Al este del término municipal se extiende un área industrial bastante activa, donde trabaja mucha gente de la zona. Mientras tanto, en los márgenes del pueblo siguen funcionando huertas de toda la vida: tomates en verano, pimientos, algo de melón cuando la temporada viene buena.
La plaza mayor mezcla generaciones. A media tarde los bancos bajo los árboles se llenan de vecinos mayores charlando con calma. Un rato después aparecen niños con mochilas del colegio y bicicletas pequeñas que cruzan la plaza de un lado a otro.
No es un lugar pensado para la postal. Es más bien un pueblo que sigue adaptándose a su cercanía con la capital.
Cuando la Virgen vuelve desde la ermita
A finales de agosto y comienzos de septiembre llegan las fiestas patronales. Durante unos días la plaza cambia de ritmo: música por la noche, comidas populares y peñas organizadas por los propios vecinos.
Uno de los momentos más reconocibles suele ser la romería vinculada a la Virgen de Alfindén.
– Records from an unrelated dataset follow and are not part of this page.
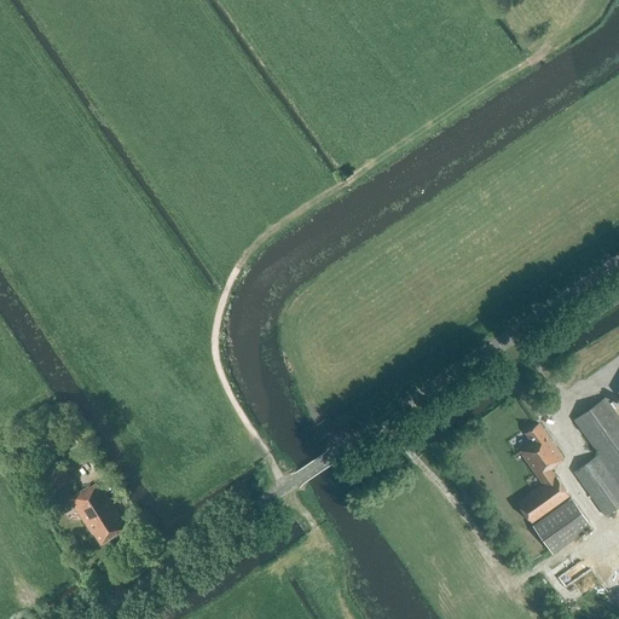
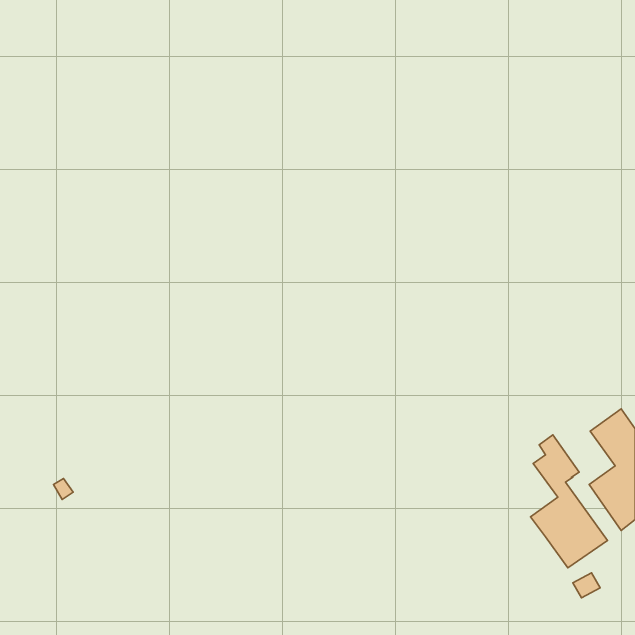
building: [69,481,126,544] -> none

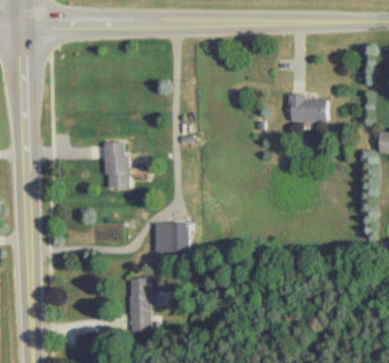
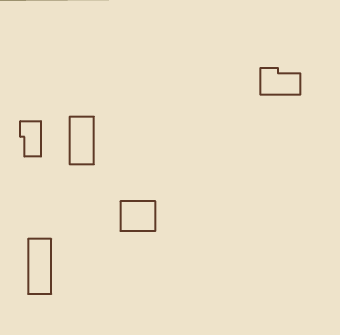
building: none -> [20,121,41,157]
building: [128,278,150,330] -> [28,239,51,294]

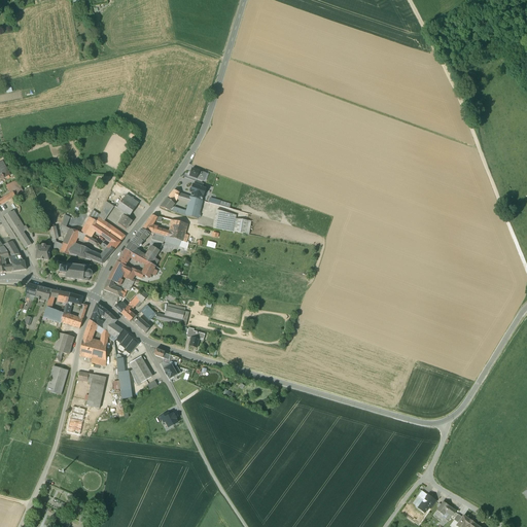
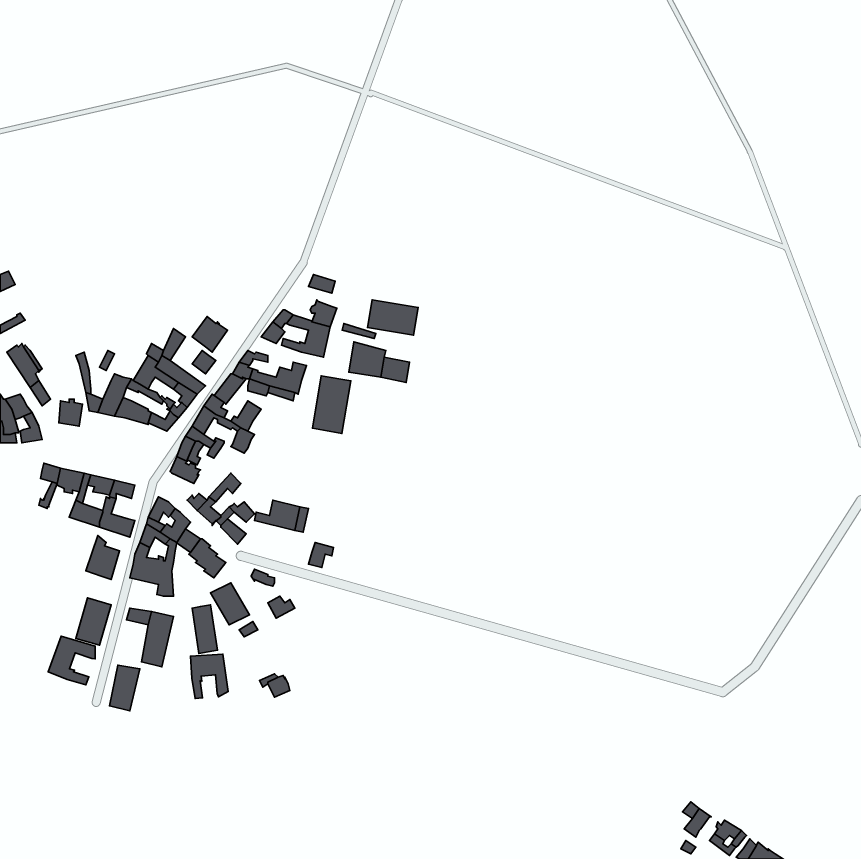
building: none -> [368,300,418,335]
building: none -> [313,376,351,433]
building: [60,264,92,280] -> none
building: none -> [48,636,95,685]
building: none -> [191,654,228,699]

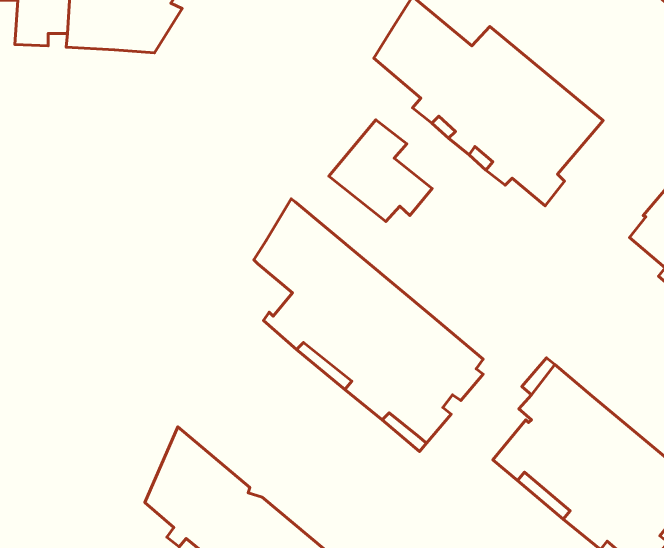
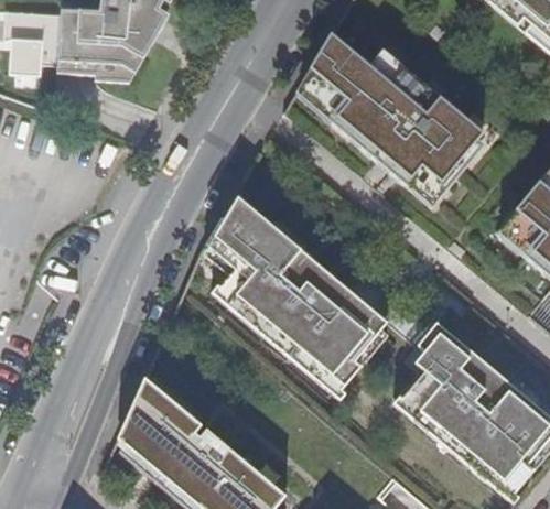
building: [329,120,432,221] -> none

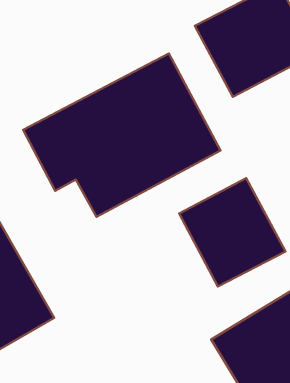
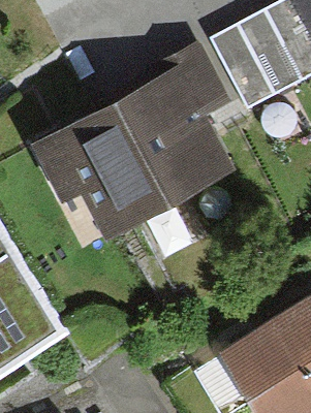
building: [179,178,285,286] -> none

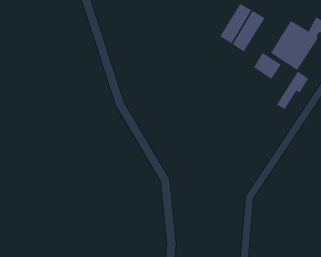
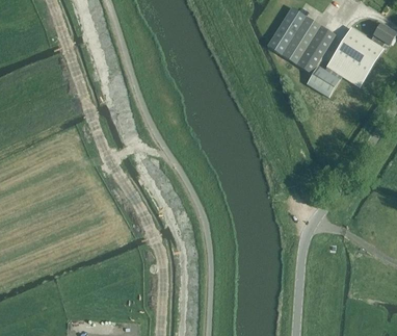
building: [276,71,309,110] -> [296,25,335,71]

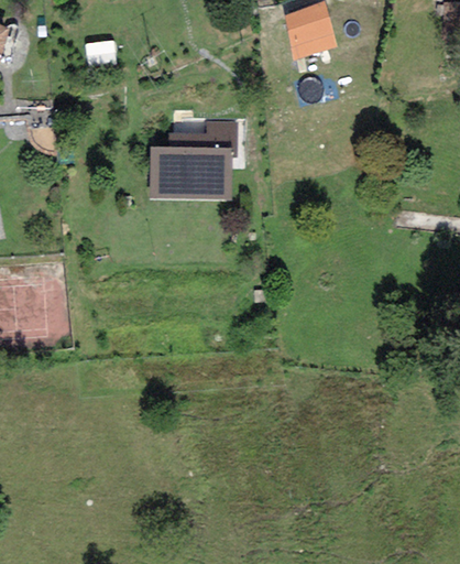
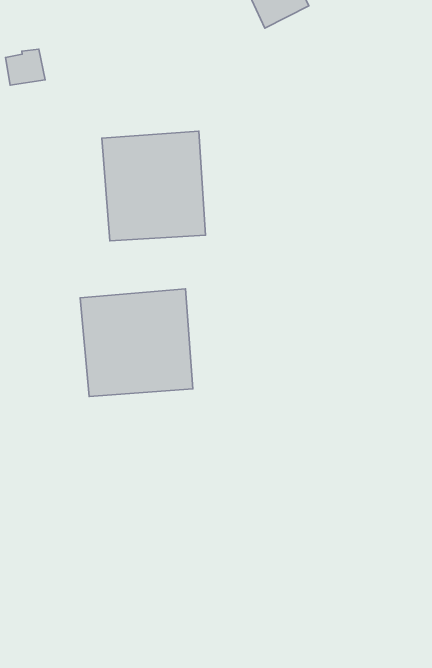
building: none -> [80,289,193,396]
Tradicionalmente la imagen se traslada desde la ermita hasta el pueblo en procesión. El camino se llena de carros adornados, pañuelos de colores y familias enteras caminando juntas.
No es una celebración pensada como espectáculo. Más bien funciona como reencuentro del propio pueblo: gente que vive fuera vuelve esos días y las calles se llenan de conversaciones largas que empiezan con un “¿cuánto tiempo sin verte?”.
Cómo llegar y cuándo venir
La Puebla de Alfindén está muy cerca de Zaragoza. En coche se llega en pocos minutos por la carretera que sigue el eje del valle del Ebro. También hay conexión de autobús metropolitano, aunque para moverse hasta los caminos del río resulta más práctico tener vehículo o bicicleta.
El verano trae más movimiento, sobre todo los fines de semana. No llega a ser agobiante, pero la ribera se llena más de gente que sale de la ciudad a pasear.
Si buscas caminar con calma por los senderos del Ebro, septiembre y octubre suelen ser buenos meses: menos calor, luz más suave y los sotos empezando a cambiar de color. Y si madrugas, cuando el pueblo todavía está medio en silencio, escucharás las campanas mezclándose con el viento de la huerta. Un sonido sencillo, muy de aquí.